Иван Бунин - Митина любовь
XXIX
И Митя очнулся, весь в поту, с потрясающе ясным сознанием, что он погиб, что в мире так чудовищно безнадежно и мрачно, как не может быть и в преисподней, за могилой. В комнате была тьма, за окнами шумело и плескалось, и этот шум и плеск были нестерпимы (даже одним своим звуком) для тела, сплошь дрожащего от озноба. Всего же нестерпимее и ужаснее была чудовищная противоестественность человеческого соития, которое как будто и он только что разделил с бритым господином. Из залы были слышны голоса и смех.
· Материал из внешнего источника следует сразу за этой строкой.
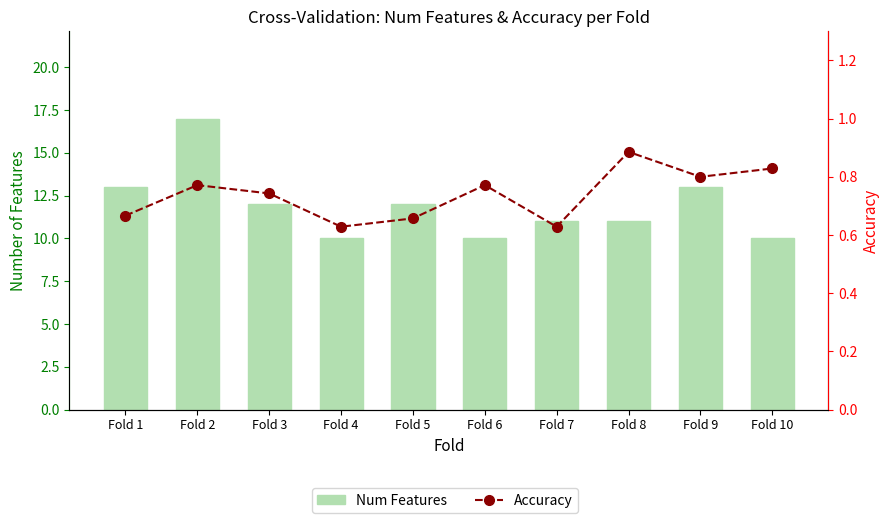

Reading right to left, transcribe all the data shown in this chart.

Num Features: Fold 10=10.0	Fold 9=13.0	Fold 8=11.0	Fold 7=11.0	Fold 6=10.0	Fold 5=12.0	Fold 4=10.0	Fold 3=12.0	Fold 2=17.0	Fold 1=13.0
Accuracy: Fold 10=0.8	Fold 9=0.8	Fold 8=0.9	Fold 7=0.6	Fold 6=0.8	Fold 5=0.7	Fold 4=0.6	Fold 3=0.7	Fold 2=0.8	Fold 1=0.7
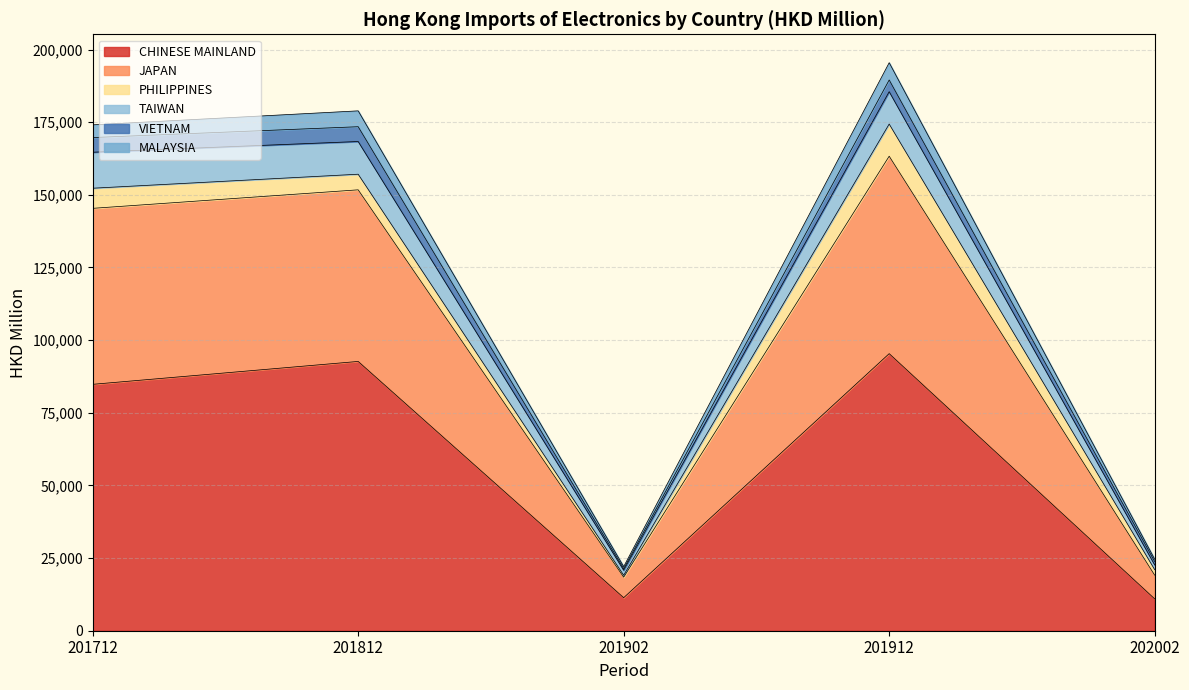

In MALAYSIA, how many points are higher than both neighbors (excluding endpoints)?

2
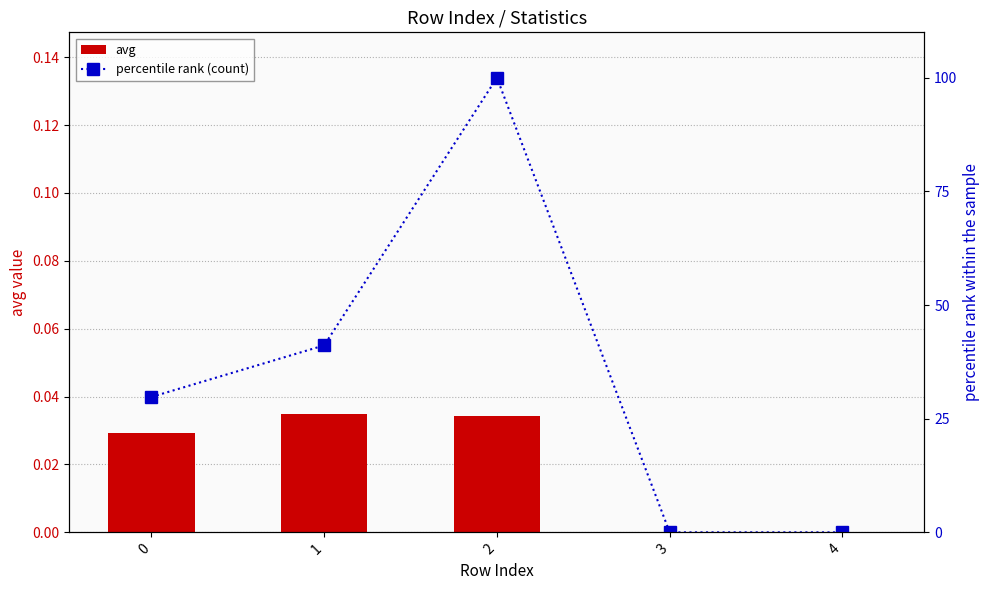

How many values in the avg series exceed 0?

3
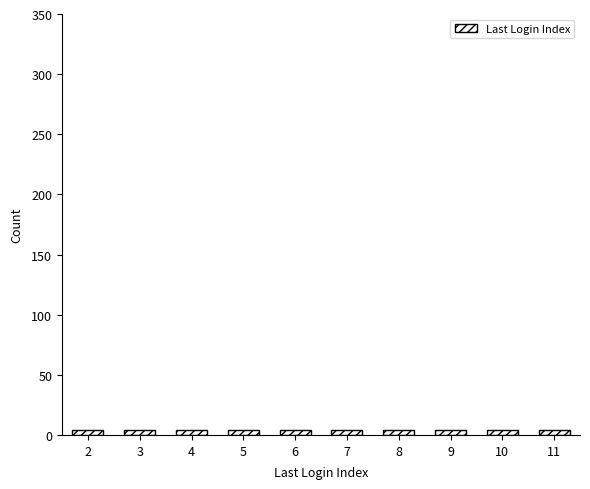

Is it true that the value at 3 is 13?

False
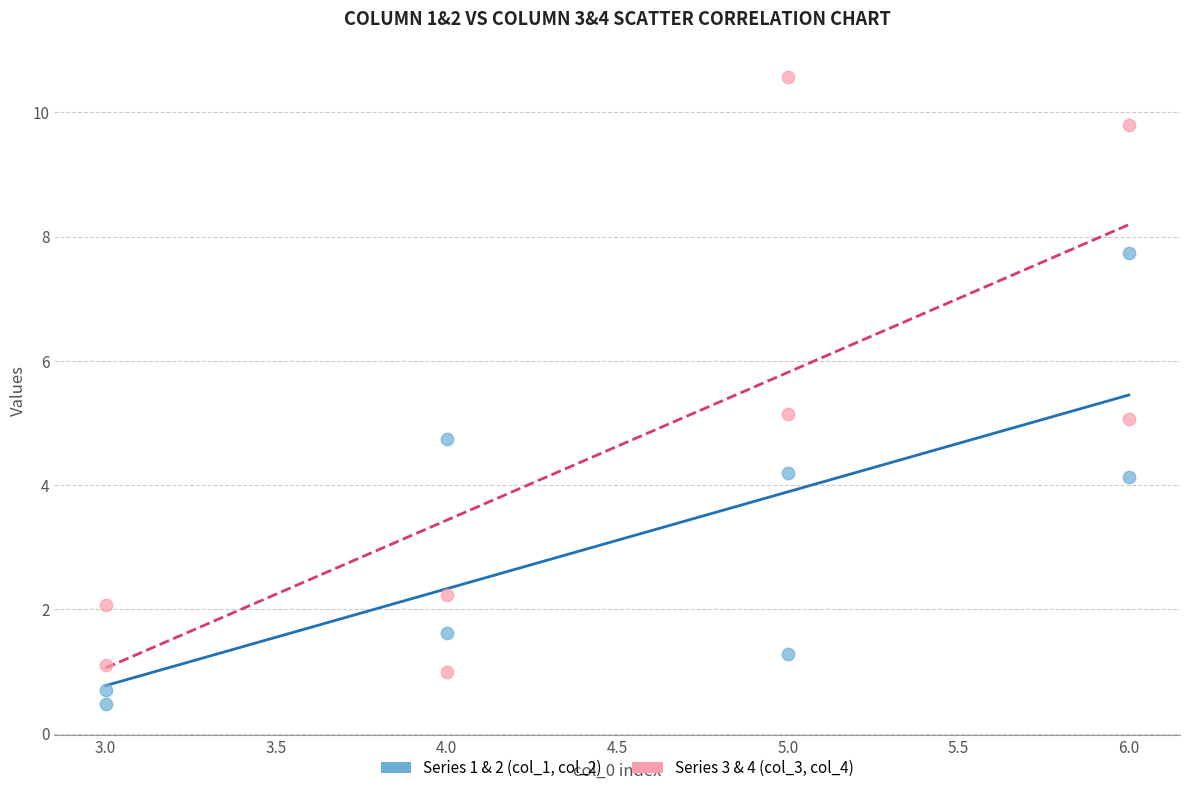

Across all data points, what is the range of Y values (max minus min)?

10.1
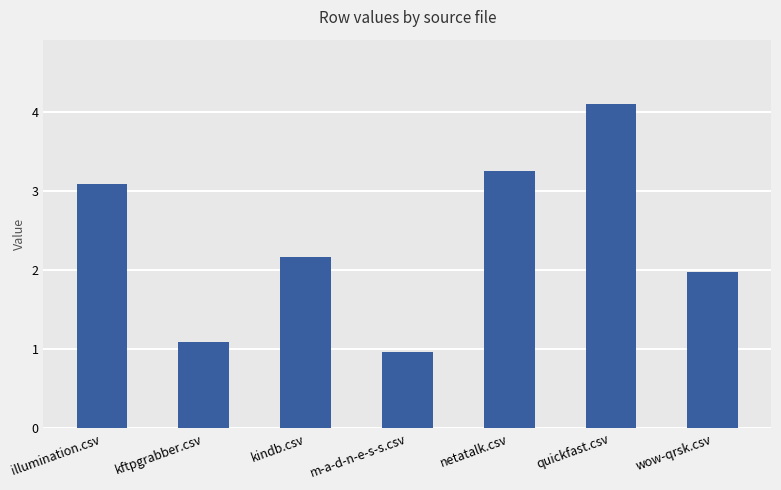

How many bars are there in total?

7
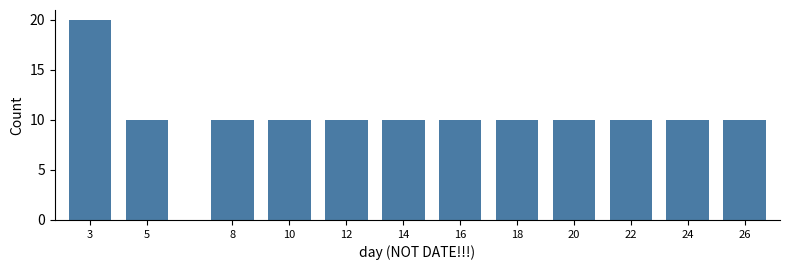

Reading left to right, what are all the values shown in this chart?

3=20	5=10	8=10	10=10	12=10	14=10	16=10	18=10	20=10	22=10	24=10	26=10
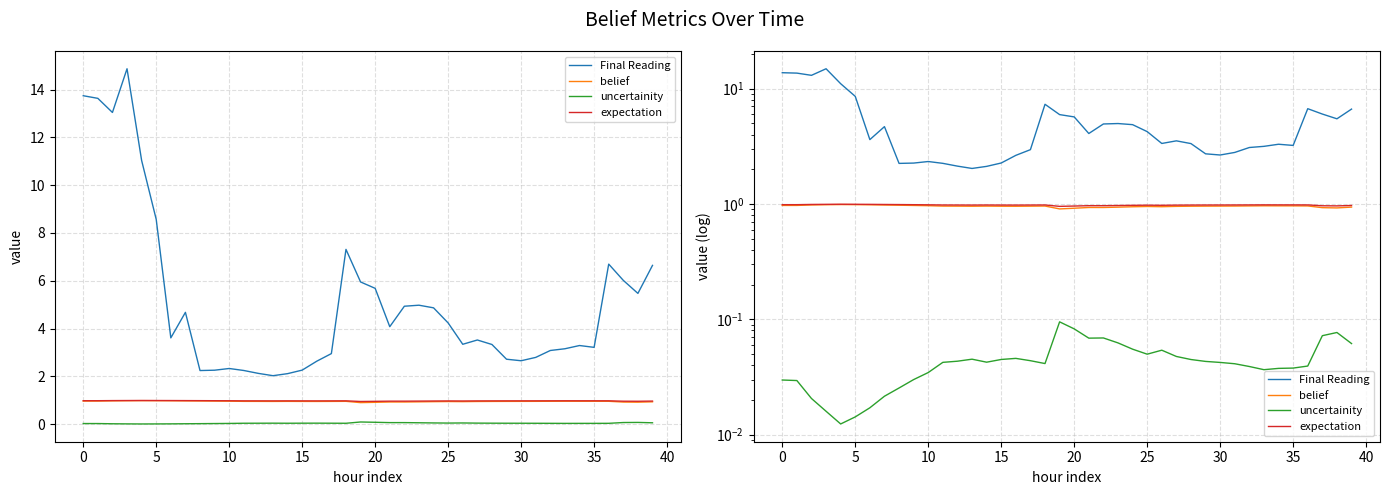

What are all the series names shown in the legend?

Final Reading, belief, uncertainity, expectation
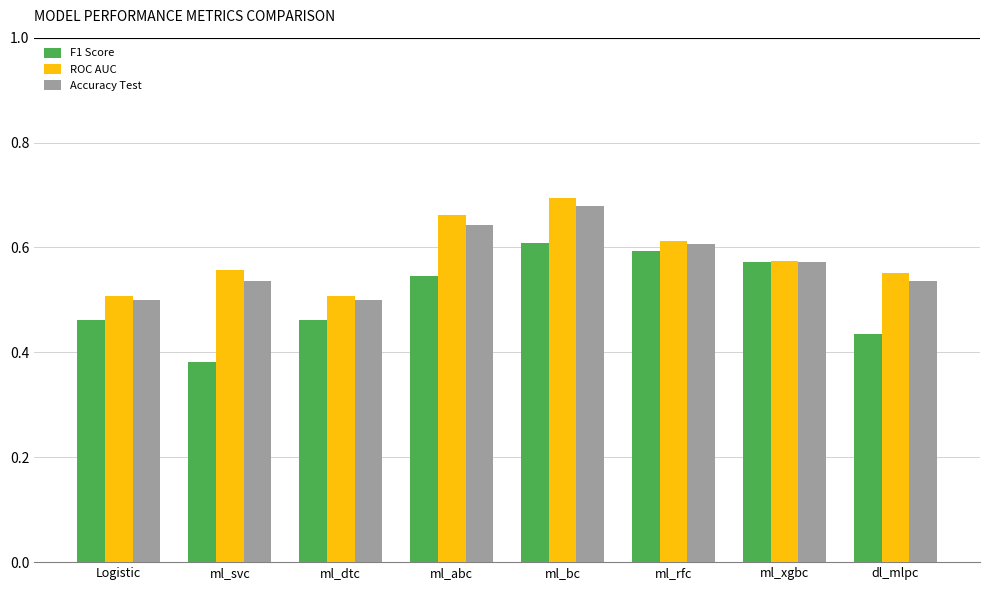

Rank the series by their maximum value, from lowest to highest.

F1 Score, Accuracy Test, ROC AUC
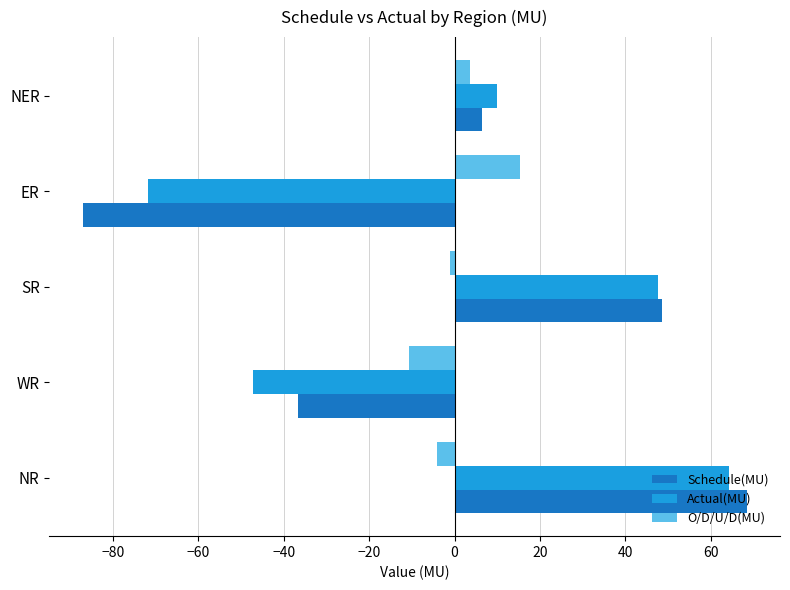

Is it true that Actual(MU) equals 9.9 at NER?

True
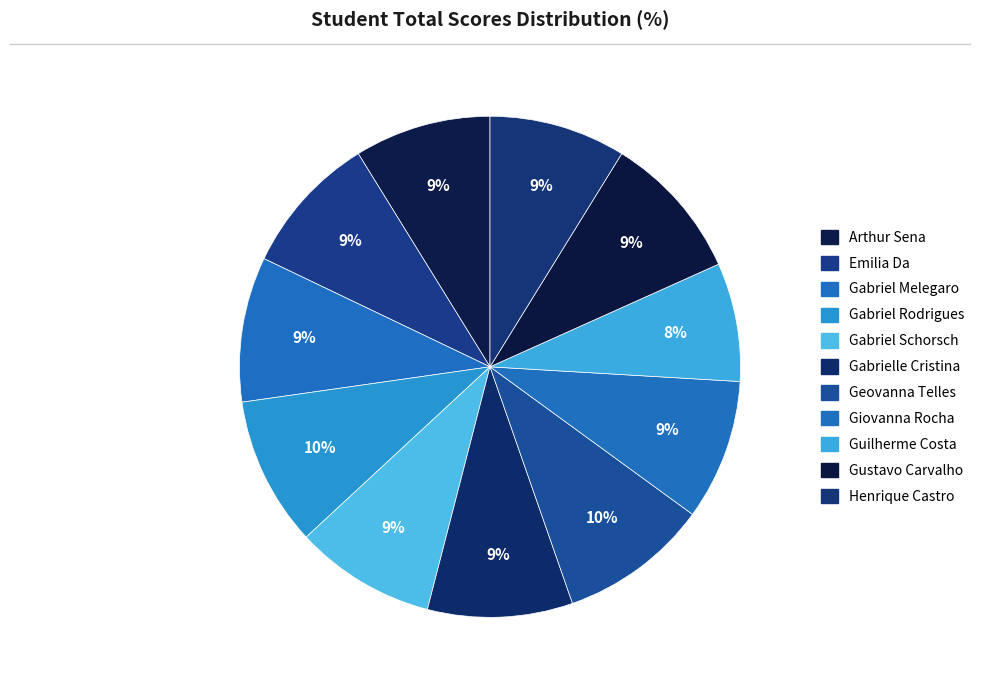

How many segments does this pie chart have?

11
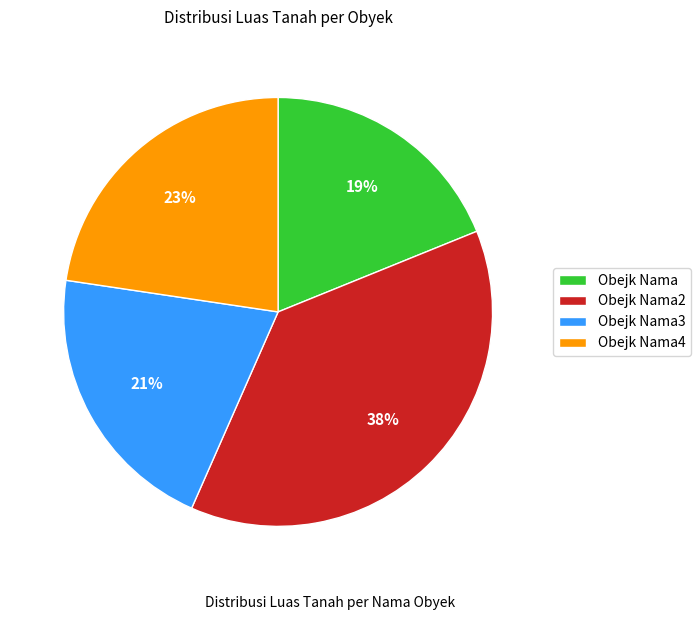

To the nearest percent, what is the difference between the largest and smallest slice percentages?

19%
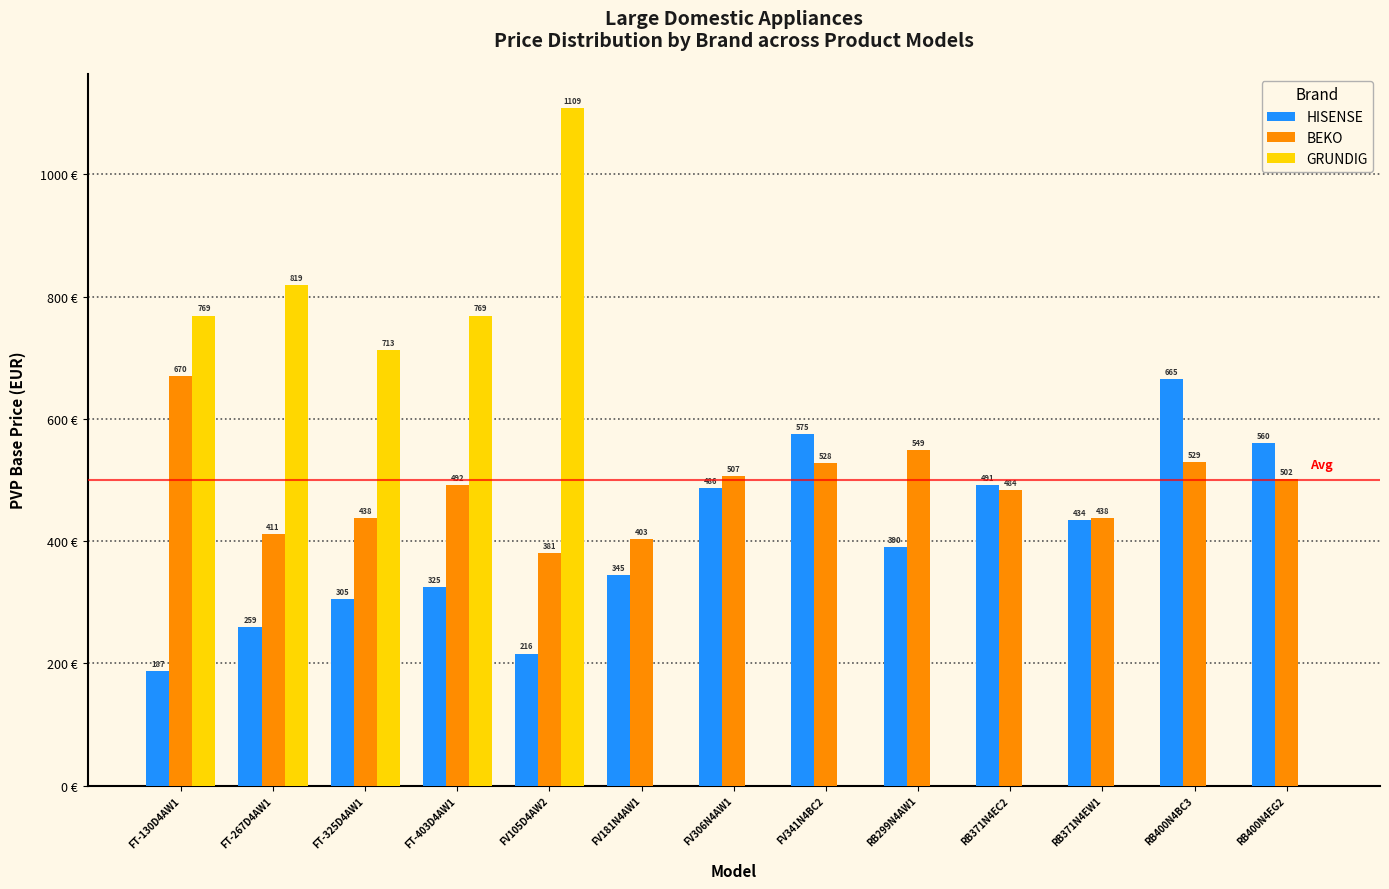

Where is HISENSE nearest to the value 426?

RB371N4EW1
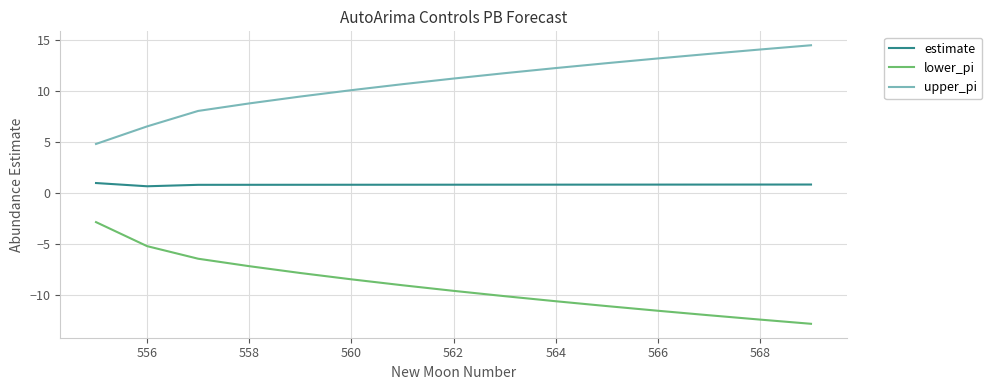

Rank the series by their average value, from highest to lowest.

upper_pi, estimate, lower_pi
И они были ужасны и противоестественны своей отчужденностью от него, грубостью жизни, ее равнодушием, беспощадностью к нему…
— Катя! — сказал он, садясь на кровати, сбрасывая с нее ноги. — Катя, что же это такое! — сказал он вслух, совершенно уверенный, что она слышит его, что она здесь, что она молчит, не отзывается только потому, что сама раздавлена, сама понимает непоправимый ужас всего того, что она наделала. — Ах, все равно, Катя, — прошептал он горько и нежно, желая сказать, что он простит ей все, лишь бы она по-прежнему кинулась к нему, чтобы они вместе могли спастись, — спасти свою прекрасную любовь в том прекраснейшем весеннем мире, который еще так недавно был подобен раю. Но, прошептав: «Ах, все равно, Катя!» — он тотчас же понял, что нет, не все равно, что спасения, возврата к тому дивному видению, что дано было ему когда-то в Шаховском, на балконе, заросшем жасмином, уже нет, не может быть, и тихо заплакал от боли, раздирающей его грудь.
Она, эта боль, была так сильна, так нестерпима, что, не думая, что он делает, не сознавая, что из всего этого выйдет, страстно желая только одного — хоть на минуту избавиться от нее и не попасть опять в тот ужасный мир, где он провел весь день и где он только что был в самом ужасном и отвратном из всех земных снов, он нашарил и отодвинул ящик ночного столика, поймал холодный и тяжелый ком револьвера и, глубоко и радостно вздохнув, раскрыл рот и с силой, с наслаждением выстрелил.